»Demonstrationen müssen dort stattfinden, wo es unbequem ist«
Das diesjährige Motto lautet: »Homos sagen ja zu Israel«. Weshalb?
Wolfgang Beyer: Wir blicken jedes Jahr auf aktuelle Entwicklungen und fragen uns: Was hat das mit uns zu tun? Israel ist das Land im Nahen Osten, in dem Homosexuelle und Queers frei leben und sich organisieren können. Gerade wird das Existenzrecht dieses Staates angegriffen. Gleichzeitig sprechen queere Menschen in Deutschland von der Hamas als Befreiungsbewegung. Dem wollen wir etwas entgegenstellen. In den vergangenen Jahren haben wir das Banner mit dem Motto zwei Wochen vor der East Pride über dem Tor der Gethsemanekirche enthüllt und die Demonstration mit einer Andacht dort begonnen. Leider hat die Gethsemanekirche entschieden, dieses Motto mit dem Bezug zu Israel nicht zu unterstützen. Dort hatten sich die »Lesben in der Kirche« in den achtziger Jahren getroffen, weshalb sie für uns ein Schlüsselort ist. Wir werden mit der Demonstration dennoch vor der Kirche starten und dann an der Neuen Synagoge/Centrum Judaicum beenden.
»Auch in unserem persönlichen und politischen Umfeld gab es einige Brüche. Es ist wie beim Coming-out: Plötzlich sind Freund:innen weg und ganz neue kommen dazu.«
Welche Rückmeldungen habt ihr darüber hinaus bisher erhalten?
Anette Detering: Wir haben viele positive Rückmeldungen bekommen. Menschen, die bisher nicht bei der East Pride waren, wollen sich dieses Jahr beteiligen und sind dankbar für die Empathie und Solidarität, die sie durch diese klare Positionierung erfahren. Leider berichten Teilnehmer:innen aus den vergangenen Jahren auch von Angst vor Anfeindungen, wenn sie sich zu diesem Thema offen äußern. Besonders freuen wir uns über Djane Anat. Sie wird bei der East Pride auflegen. Auch in unserem persönlichen und politischen Umfeld gab es einige Brüche. Es ist wie beim Coming-out: Plötzlich sind Freund:innen weg und ganz neue kommen dazu.

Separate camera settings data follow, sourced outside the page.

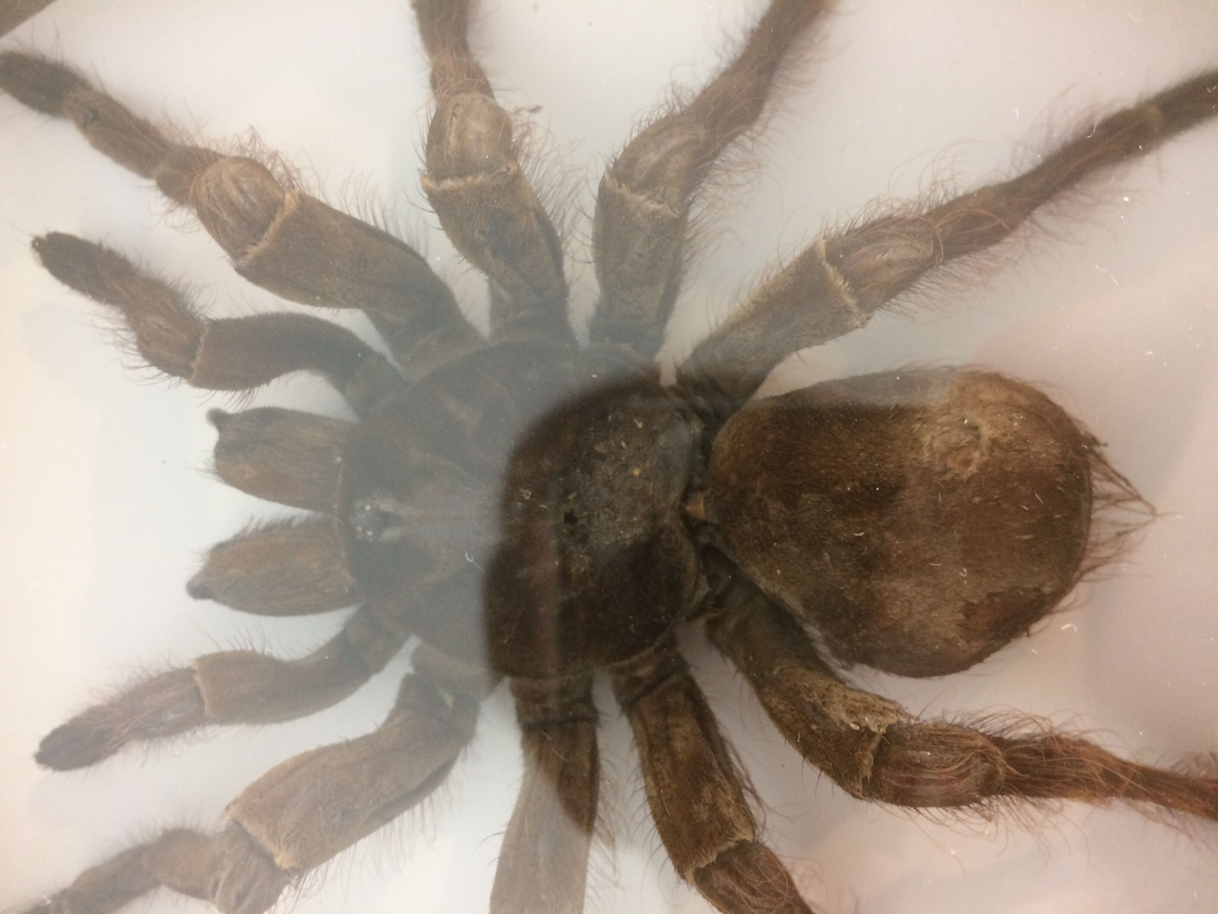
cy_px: 457
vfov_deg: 48.2
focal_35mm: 29
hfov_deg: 61.7
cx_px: 609
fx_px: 1020
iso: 200
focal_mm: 4.15
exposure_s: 1/33
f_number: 2.2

Wie ist die East Pride Berlin entstanden?
WB: Als der Berliner CSD 2020 aufgrund der Coronamaßnahmen als virtuelles Event stattfinden sollte, war uns klar: Demonstrationen gehören auf die Straße und müssen dort stattfinden, wo es unbequem ist. Die East Pride führt seit 2021 durch die Berliner Bezirke Prenzlauer Berg und Mitte. Wir wollen an die Geschichte der Lesben- und Schwulenbewegung in der DDR und an ihre Kämpfe und Verdienste erinnern.
Für welche Anliegen seid ihr in den vergangenen Jahren auf die Straße gegangen?

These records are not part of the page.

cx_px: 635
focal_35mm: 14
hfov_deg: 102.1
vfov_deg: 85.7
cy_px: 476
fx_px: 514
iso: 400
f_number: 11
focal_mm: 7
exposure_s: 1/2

AD: Neben dem bleibenden Bezug auf die Lesben- und Schwulenbewegung in der DDR veranstalten wir die East Pride jedes Jahr unter einem Motto. 2021 waren wir Teil einer Sterndemonstration und haben unter dem Motto »Homophobie ist Sünde« die Situation von LGBT in Polen thematisiert. 2022 war das Jahr des russischen Angriffs auf die Ukraine. Deshalb demonstrierten wir unter dem Motto »Aus Homophobie folgt Krieg«. Und 2023 solidarisierten wir uns mit der LGBT-Bewegung in Uganda, nachdem das Parlament dort homosexuelle Handlungen mit schweren Strafen bis hin zur Todesstrafe belegt hat. Das Motto war: »Homosexualität ist für alle da«, denn dieses Gesetz dient dazu, die ganze Gesellschaft in Angst und Schrecken zu versetzen.